For daytime dining, head to Superchulo in the trendy Malasaña neighborhood for healthy eats and delicious vegetarian and gluten-free options. For more of that, but in the fancier Salamanca neighborhood, we suggest Bump Green- a well-curated space with beautiful and organic food to match. If you’re looking for another healthy daytime option while exploring the museums on the Paseo del Prado, head to Magasand for fresh salads and sandwiches to go. If it’s tapa’s you’re searching for on that walk, head to the local favorite and always cool Stop Madrid. For dinner and post-drink restaurants, it’s nearly impossible to narrow down the impressive gastronomical culture of Madrid. Amazonico is a can’t-miss stop. If the warm, Brazilian-inspired space and eclectic menu aren’t enough, be sure to head downstairs to the jazz club for after-dinner drinks and music. A few doors down is Quintin. A local favorite, Quintin is a traditional Spanish restaurant set in a grocery store and specializes in its own Jamón ibérico and other cured meats known to Madrid. For a cool vibe, a young crowd and some insanely good, modern tapas head to Ten con Ten where there’s always a table available. One of the best spots for raw food is Cannibal Raw Bar. The menu is simple and fresh, yet full of flavor, and the black and white interiors make for a chic Instagram story. Fismuler is an ideal date spot with its blend of Nordic and Spanish fare that is simple, yet satisfying, and in a space that is both cool and modestly elegant. Cuban-inspired, Habanera between the corporate streets of the Paseo de la Castellana and Plaza de Colón is a lively spot for after-work drinks that will take you well into the night.

Where to drink?

While you’ll stay at the restaurants mentioned until the wee hours as many transform into fun spots for after-dinner drinks (either with live music or a lively crowd) below are some can’t-miss bars...

Kikekeller: Head to designer Kike Keller’s bar, Kikekeller in Madrid’s cool Malasaña neighborhood to enjoy a dynamic experience that fuses art, retail, and cocktails.

1862 Dry Bar: 1862 Dry Bar isn’t the dodgy tapas bar you may expect when you think about nightlife in Madrid. Serving craft cocktails in a chic, modern space, 1862 Dry Bar is perfect for an afternoon jaunt after a day exploring the streets of Malasaña.

La Ardosa: Beer lovers in the form of locals and tourists alike love La Ardosa for their extensive list of international beers.

El Corral de la Moreria: As Flamenco is one of Spain’s most authentic art forms, seeing a live performance is a bucket list item.

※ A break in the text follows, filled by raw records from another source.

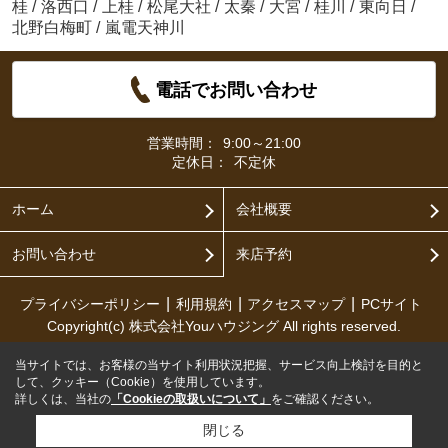
桂
/
洛西口
/
上桂
/
松尾大社
/
太秦
/
大宮
/
桂川
/
東向日
/
北野白梅町
/
嵐電天神川
電話でお問い合わせ
営業時間：
9:00～21:00
定休日：
不定休
ホーム
会社概要
お問い合わせ
来店予約
プライバシーポリシー
利用規約
アクセスマップ
PCサイト
Copyright(c) 株式会社Youハウジング All rights reserved.
当サイトでは、お客様の当サイト利用状況把握、サービス向上検討を目的と
して、クッキー（Cookie）を使用しています。
詳しくは、当社の
「Cookieの取扱いについて」
をご確認ください。
閉じる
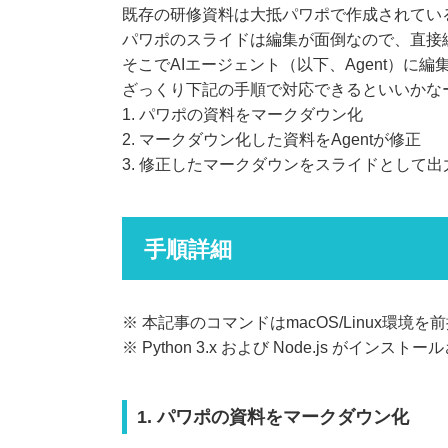
既存の研修資料は大抵パワポで作成されてい
パワポのスライドは編集が面倒なので、直接
そこでAIエージェント（以下、Agent）
ざっくり下記の手順で対応できるといいかな
1. パワポの資料をマークダウン化
2. マークダウン化した資料をAgentが修正
3. 修正したマークダウンをスライドとして出
手順詳細
※ 本記事のコマンドはmacOS/Linux環境
※ Python 3.x および Node.js がイン
1. パワポの資料をマークダウン化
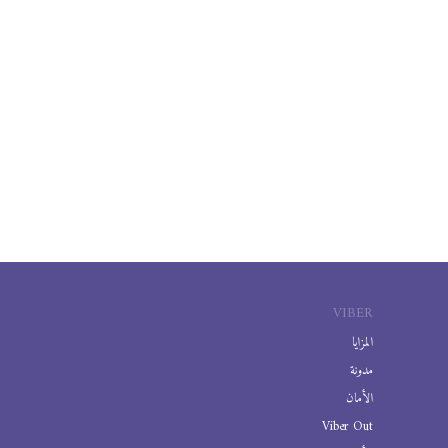
VIBER
المزايا
مدونة
الأمان
Viber Out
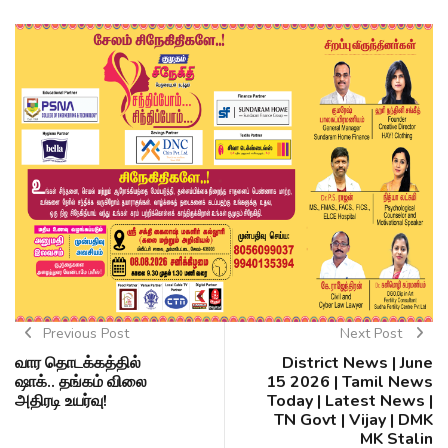
Previous Post
Next Post
வார தொடக்கத்தில்
District News | June
ஷாக்.. தங்கம் விலை
15 2026 | Tamil News
அதிரடி உயர்வு!
Today | Latest News |
TN Govt | Vijay | DMK
MK Stalin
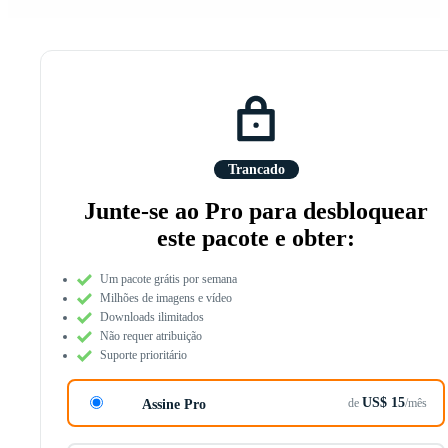
Trancado
Junte-se ao Pro para desbloquear
este pacote e obter:
Um pacote grátis por semana
Milhões de imagens e vídeo
Downloads ilimitados
Não requer atribuição
Suporte prioritário
US$ 15
de
/mês
Assine Pro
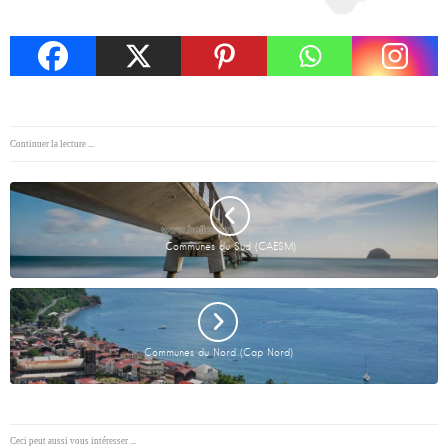
Continuer la lecture ...
Communes du Sud (CAESM)
Communes du Nord (Cap Nord)
Ceci peut aussi vous intéresser ...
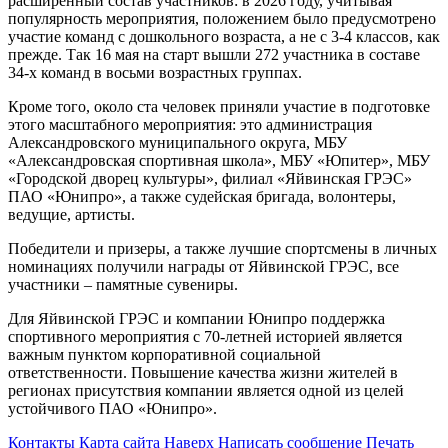
расширенный состав участников: в 2026 году, учитывая
популярность мероприятия, положением было предусмотрено
участие команд с дошкольного возраста, а не с 3-4 классов, как
прежде. Так 16 мая на старт вышли 272 участника в составе
34-х команд в восьми возрастных группах.
Кроме того, около ста человек приняли участие в подготовке
этого масштабного мероприятия: это администрация
Александровского муниципального округа, МБУ
«Александровская спортивная школа», МБУ «Юпитер», МБУ
«Городской дворец культуры», филиал «Яйвинская ГРЭС»
ПАО «Юнипро», а также судейская бригада, волонтеры,
ведущие, артисты.
Победители и призеры, а также лучшие спортсмены в личных
номинациях получили награды от Яйвинской ГРЭС, все
участники – памятные сувениры.
Для Яйвинской ГРЭС и компании Юнипро поддержка
спортивного мероприятия с 70-летней историей является
важным пунктом корпоративной социальной
ответственности. Повышение качества жизни жителей в
регионах присутствия компании является одной из целей
устойчивого ПАО «Юнипро».
Контакты
Карта сайта
Наверх
Написать сообщение
Печать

El Corral de la Morería is our favorite Flamenco venue for dinner and drinks.

 

What to do?

Malasaña has quickly become the coolest neighborhood in Madrid. With the city’s best restaurants, cafés, bars and vintage shops on one easy strip, it’s the perfect area to spend a day like a local. For some nearby culture, visit Palace Real and Museo Cerralbo. Then hit the best shops in the neighborhood: Crespo Old House for some locally-made espadrilles or Magro Cardona, a modern Spanish shoe brand. There’s also Magpie Vintage for cheap vintage finds, chic concept store, El Moderno, and Hijo de Epigmenio and Antigua Casa Talavera for artisanal home decor.

Salamanca is Madrid’s high-end neighborhood. Browse the chic restaurants and shops on the pristine Calle de Jorge Juan. Some of our favorite shops are Ekseption, Masscob, and Malababa. When you’re shopped out, walk south to end up at Retiro Park and the Paseo del Prado to top the day off with some culture.

Arts and Culture:

Start off with a visit to Madrid’s Golden Triangle of Art on the Paseo del Prado which is made up of the Museo del Prado, Centro de Arte Reina Sofía, and the lesser-known but must-see, Museo Nacional Thyssen-Bornemisza. Nearby is Madrid’s new, modern and contemporary art museum, CaixaForum Madrid. Top off the day with a picnic in Retiro Park.

Markets

Mercado de San Miguel, located in the city’s center, is Madrid’s best gourmet tapas market offering a variety of tapas, cured meats, olives, and cheese, along with beer, wine, and champagne. Our advice is to go hungry. El Rastro is Madrid’s famous Sunday open-air flea market open from 9am-3pm. As Spaniards tend to start their days late (like, really late), we suggest getting there early to peruse the market ahead of the crowds.